Solar Dawn still the best placed for Australia

Wiseman, however, said Solar Dawn was the best placed of any large scale solar thermal project in Australia, because it had received council permissions and other approvals, and would bring 300 jobs to the state, as well as a $1.5 billion investment, including a $68 million research program at the University of Queensland.

 

Andrew Want, the head of the Australian Solar Thermal Energy Association, said the problems with the Solar Flagships programs reflected the continuing challenge of trying to close market gaps with grants-based funding programs. “Grants-based programs do not necessarily address the gaps to market,” Want said. “That was the view of the CSP industry that was put forward when the flagships program was first announced. There is clearly a role for grants, but we need to look at options that enable solar projects to realize the value of solar generation.”

 

Difficulties in securing PPAs

PPAs have been the principal blockage. Industry analysts and participants say it would be impossible to obtain a good PPA from utilities that have yet to witness the technology in action.  It has been particularly difficult encouraging utilities to write a PPA to reflect the “daytime” value of solar energy, and in the scale required. PPAs have also been difficult to obtain for wind energy producers in Australia, partly because of low wholesale electricity market prices, and partly due to uncertainty about government policy.

 

This was a problem that was struck with the solar PV component of the flagships program, when the Moree Solar consortium comprising Spain’s FRV and Australia’s Pacific Hydro could not obtain a PPA for its 150MW project in NSW. In the end, the grant was rescinded and a new grant was awarded to AGL Energy, a generator and retailer that was able to write its own PPA for its proposed 159MW project in western New South Wales.

 

“One of the main priorities in Australia is to familiarize market participants with large scale solar thermal,” Want said. “We will learn a lot from this experience about the way that a PPA market works, and the network investment rules, which provide a range of disincentives in the market.

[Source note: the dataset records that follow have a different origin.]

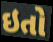
ઇતો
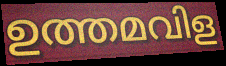
ഉത്തമവിള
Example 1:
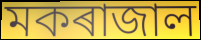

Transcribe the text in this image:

মকৰাজাল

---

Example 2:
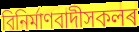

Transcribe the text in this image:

বিনিৰ্মাণবাদীসকলৰ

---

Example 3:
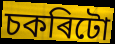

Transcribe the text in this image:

চকৰিটো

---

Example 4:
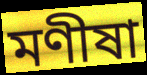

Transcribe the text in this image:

মণীষা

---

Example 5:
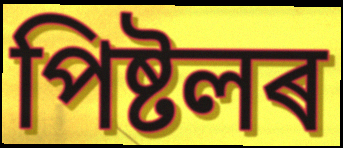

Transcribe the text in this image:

পিষ্টলৰ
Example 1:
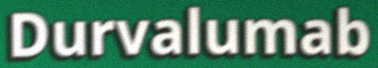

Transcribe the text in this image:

Durvalumab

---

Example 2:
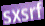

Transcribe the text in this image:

sxsrf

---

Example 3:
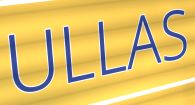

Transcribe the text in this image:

ULLAS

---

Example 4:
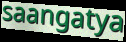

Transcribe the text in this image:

saangatya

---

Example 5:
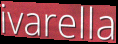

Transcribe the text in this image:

ivarella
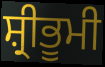
ਸ਼੍ਰੀਭੂਮੀ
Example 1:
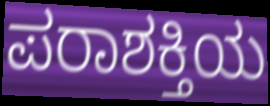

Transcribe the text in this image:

ಪರಾಶಕ್ತಿಯ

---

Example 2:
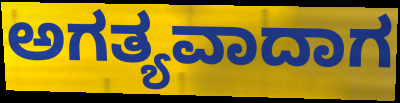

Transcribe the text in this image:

ಅಗತ್ಯವಾದಾಗ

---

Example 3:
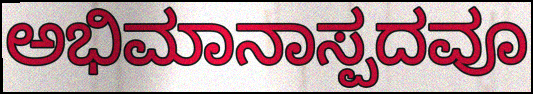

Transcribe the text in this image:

ಅಭಿಮಾನಾಸ್ಪದವೂ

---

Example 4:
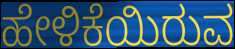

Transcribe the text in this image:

ಹೇಳಿಕೆಯಿರುವ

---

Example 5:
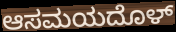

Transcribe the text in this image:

ಆಸಮಯದೊಳ್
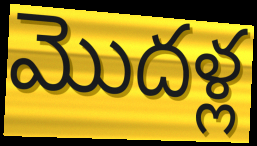
మొదళ్ల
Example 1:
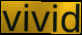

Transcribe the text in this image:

vivid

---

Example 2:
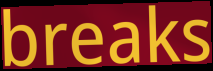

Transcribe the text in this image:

breaks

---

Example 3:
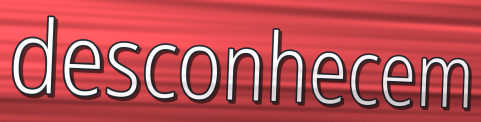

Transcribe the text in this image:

desconhecem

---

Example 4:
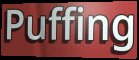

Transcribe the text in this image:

Puffing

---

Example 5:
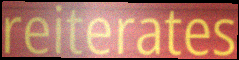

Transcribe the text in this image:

reiterates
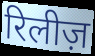
रिलीज़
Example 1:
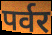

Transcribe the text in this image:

पर्वर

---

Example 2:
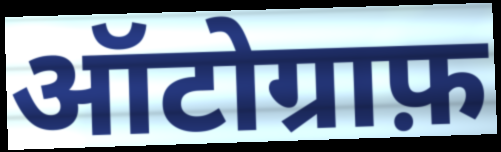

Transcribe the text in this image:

ऑटोग्राफ़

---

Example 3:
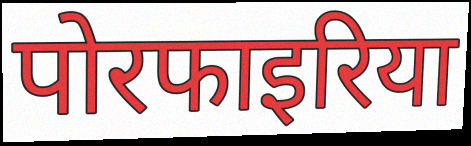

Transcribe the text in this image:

पोरफाइरिया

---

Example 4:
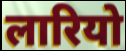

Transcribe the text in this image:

लारियो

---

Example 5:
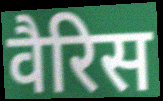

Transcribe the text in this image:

वैरिस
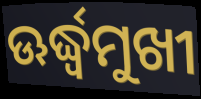
ଊର୍ଦ୍ଧ୍ବମୁଖୀ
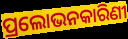
ପ୍ରଲୋଭନକାରିଣୀ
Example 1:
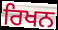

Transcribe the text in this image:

ਰਿਖਨ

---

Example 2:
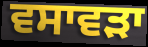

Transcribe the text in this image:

We need to work through these.”

 

Possibility of smaller grants

Areva’s Wiseman said negotiations about a PPA were continuing with Ergon and other parties. It was possible that several small agreements, rather than one large off-take agreement, could be concluded. “We are competing in quite a dynamic energy market here – the PPA is a market place which requires those parties to be diligent with those decisions.”

 

It is thought that ARENA would most likely allocate smaller grants than those contemplated by round 1 of the flagships program, but Wiseman said that Solar Dawn had not made any plans to change the specifications of the project at this stage. The project was to have been built around two 125MW modules.

 

“We have got to talk to ARENA about the pathway forward,” he said.